List of tasks:
[A] In the entertainment news transcript, rewrite the paragraph beginning "A wild ride in Southern California" as a short bulleted list that keeps its main facts.
[B] Resume the entertainment news transcript, starting right after its last sentence.

Source document:
---
DAVID SPADE, COMEDIAN: That was fun, the Dallas Improv. And they all know I had a crush on you. We used to do some of these gigs together. She was a headliner, so she`s, like, the high roller with a bigger condo. And I had to share one with some clown.

And but we -- I would go over there to watch -- you had HBO, which was sweet in yours.

ELLEN DEGENERES, ACTRESS: Yes.

SPADE: And you had really white teeth. That was before teeth whiteners, everyone. She had them naturally, which is rare. And -- and I had a big crush on her, then I got the news. But you know, we -- we stayed friends.

(END VIDEO CLIP)

ANDERSON: I imagine you did. And you might remember that in the mid- `90s, Ellen`s character announced she was gay on her TV sitcom "Ellen." Millions of people would later discover Ellen was, in fact, gay in real life, as well. Apparently, David Spade was one of them.

HAMMER: Well, from Philip Seymour Hoffman to Cillian Murphy. Tonight, why more actors are playing gay movie roles. That`s next in a "SHOWBIZ Special Report."

ANDERSON: Plus, how Michael Ealy went from waiting tables to starring as an FBI agent in a new miniseries. Michael Ealy is here live, coming up in the interview you`ll see only on SHOWBIZ TONIGHT.

HAMMER: And, he lost a lot of weight and gained a lot of money. "The Biggest Loser," Matt Hoover, joins us live to tell us how he did it, coming up on SHOWBIZ TONIGHT.

(COMMERCIAL BREAK)

SUSAN HENDRICKS, CNN HEADLINE NEWS ANCHOR: SHOWBIZ TONIGHT continues in just one minute. I`m Susan Hendricks with your "Headline Prime Newsbreak."

A wild ride in Southern California has landed three robbery suspects in custody. The trio led police on a high-speed chase today after allegedly robbing a house in Lake Los Angeles. At one point during the chase, one of the suspects jumped out of the car. The action ended two hours later when the final two surrendered.

Boston`s murder rate is on the upswing. So far this year, there have been 66 homicides. That matches a 10-year high for the city. But compared to other large U.S. cities, Boston still has a relatively low rate of violent crime.

And finally, who would you say is the most fascinating person of the year? ABC News and Barbara Walters says it`s Camilla Parker Bowles. Prince Charles` long-time love and now wife beat out Tom Cruise and also Condoleezza Rice. Walters gave Camilla props for her patience and loyalty to her husband.

And that is the news for now. Good to have you with us. I`m Susan Hendricks. Now back to SHOWBIZ TONIGHT.

HAMMER: Welcome back to SHOWBIZ TONIGHT. It is 31 minutes past the hour. I`m A.J. Hammer live in New York.

ANDERSON: I`m Brooke Anderson in Hollywood. And you`re watching TV`s only live entertainment news show.

HAMMER: Well, Brooke, I sat there riveted in front of my television last night, in case what you wondering what I was doing last night, by the stories, by the emotion, by the discipline of all of the participants in "The Biggest Loser." It was their series of season finale last night.

The goal of the participants: to lose the most weight. The winner not only accomplished that goal, but walked away with $250,000.
---
Provided material:
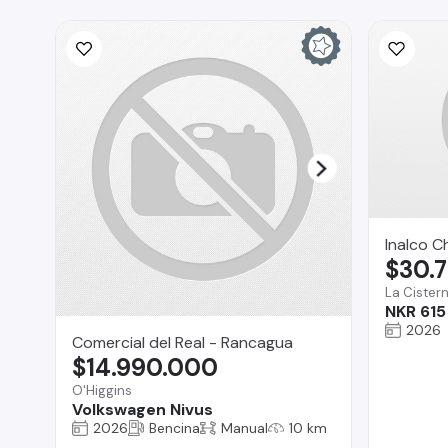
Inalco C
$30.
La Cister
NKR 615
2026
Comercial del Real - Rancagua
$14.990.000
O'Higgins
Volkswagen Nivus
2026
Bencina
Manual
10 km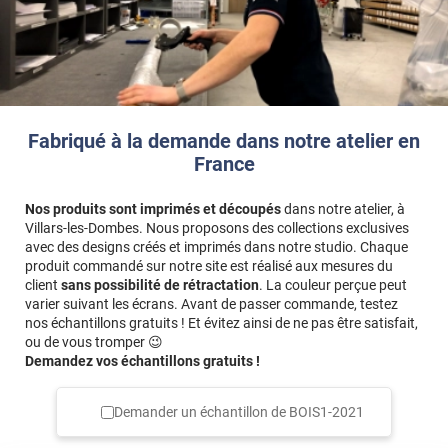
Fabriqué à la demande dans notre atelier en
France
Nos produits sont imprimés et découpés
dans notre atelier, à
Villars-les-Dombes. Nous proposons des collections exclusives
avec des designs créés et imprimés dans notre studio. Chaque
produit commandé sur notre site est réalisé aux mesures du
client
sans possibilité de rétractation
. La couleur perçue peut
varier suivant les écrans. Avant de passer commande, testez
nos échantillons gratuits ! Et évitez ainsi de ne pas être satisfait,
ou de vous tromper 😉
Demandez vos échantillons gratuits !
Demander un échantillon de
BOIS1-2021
---
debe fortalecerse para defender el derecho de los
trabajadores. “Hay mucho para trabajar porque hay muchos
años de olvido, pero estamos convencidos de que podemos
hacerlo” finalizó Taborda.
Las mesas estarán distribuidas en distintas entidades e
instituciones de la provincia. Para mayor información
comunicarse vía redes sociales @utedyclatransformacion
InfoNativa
---
Answers for this exercise:
[A]
- Three robbery suspects are in custody after a wild ride in Southern California.
- They led police on a high-speed chase today after allegedly robbing a house in Lake Los Angeles.
- One suspect jumped out of the car during the chase.
- The chase ended two hours later when the last two surrendered.

[B]
ANDERSON: Wow.

HAMMER: We`ll meet him, coming up in just a couple of minutes.

ANDERSON: You really get involved in their struggles, their victories. I`m really looking forward to that, A.J.

Also, A.J., now more than ever actors are taking on roles in which they play gay characters. For example, Heath Ledger, Jake Gyllenhaal in the upcoming film "Brokeback Mountain." Coming up, a special report on how these roles are impacting their careers.

But first, here are tonight`s "Hot Headlines."

A star has been swiped. Gregory Peck`s star on the Hollywood Walk of Fame has been stolen. Today, honorary Hollywood Mayor Johnny Grant unveiled the replacement star and said, if the original is returned, he`ll forget the whole thing. Peck, the Oscar-winning actor, probably best known for his role in 1962`s "To Kill a Mockingbird," died in 2003.

"The Apprentice" is heading west. NBC announced today that the sixth season of the Donald Trump reality show will be shot in southern California. The first five seasons have all been New York-based. And in other Trump news, he`s going to be introducing a brand new vodka. But the Donald himself says he doesn`t even drink.

And star baby news. We learned today that "Law & Order" star Mariska Hargitay is pregnant. It`s the first child for her and husband Peter Herman, whom she met on set of the NBC drama.

And those are tonight`s "Hot Headlines" -- A.J.?

HAMMER: OK, Brooke, it is time now for a SHOWBIZ TONIGHT special report: Gay characters in the movies, and how big-name actors are lining up to play them. As we`re heading into the winter when a lot of the studios are releasing their Oscar hopefuls, we`re also seeing a parade of popular actors landing in roles as gay characters, parts that may land them in the Oscar-winner`s circle.

SHOWBIZ TONIGHT`s David Haffenreffer live in New York with more -- David?

DAVID HAFFENREFFER, CNN HEADLINE NEWS CORRESPONDENT: A.J., not too long ago, many actors had shied away from playing gay roles because they were worried about either getting typecast or facing some kind of backlash. Those days, though, are long gone.

In fact, if you look at the movies out today, it appears that playing gay characters is not only widely accepted, it may be a good way for an actor to win great reviews or maybe even more.

(BEGIN VIDEOTAPE)

HAFFENREFFER (voice-over): A lot of people are interested in the business of "Brokeback Mountain." The movie, starring Heath Ledger and Jake Gyllenhaal, is generating Oscar buzz and a lot of attention for its explicit portrayal of two cowboys and their secret, gay love affair. Jake Gyllenhaal tells SHOWBIZ TONIGHT, while filming "Brokeback Mountain," he wasn`t thinking about how people would react.

JAKE GYLLENHAAL, ACTOR: If you knew how people were going to respond to the film while you were making it, then I don`t think you`d be able to make it.

HAFFENREFFER: "Brokeback Mountain" is the most high-profile of a parade of films this fall that star big-name actors playing gay or transgender characters.

DAMON ROMINE, GLAAD: This really is a historic time for film and for gay, lesbian, and bisexual, transgender representation in film, as well.

FELICITY HUFFMAN, ACTRESS (in character): After my operation, not even a gynecologist will be able to detect anything out of the ordinary about my body. I will be a woman.

HAFFENREFFER: "Desperate Housewives" star Felicity Huffman is winning raves for "Transamerica," in which she plays a man about to have a sex change operation to become a woman.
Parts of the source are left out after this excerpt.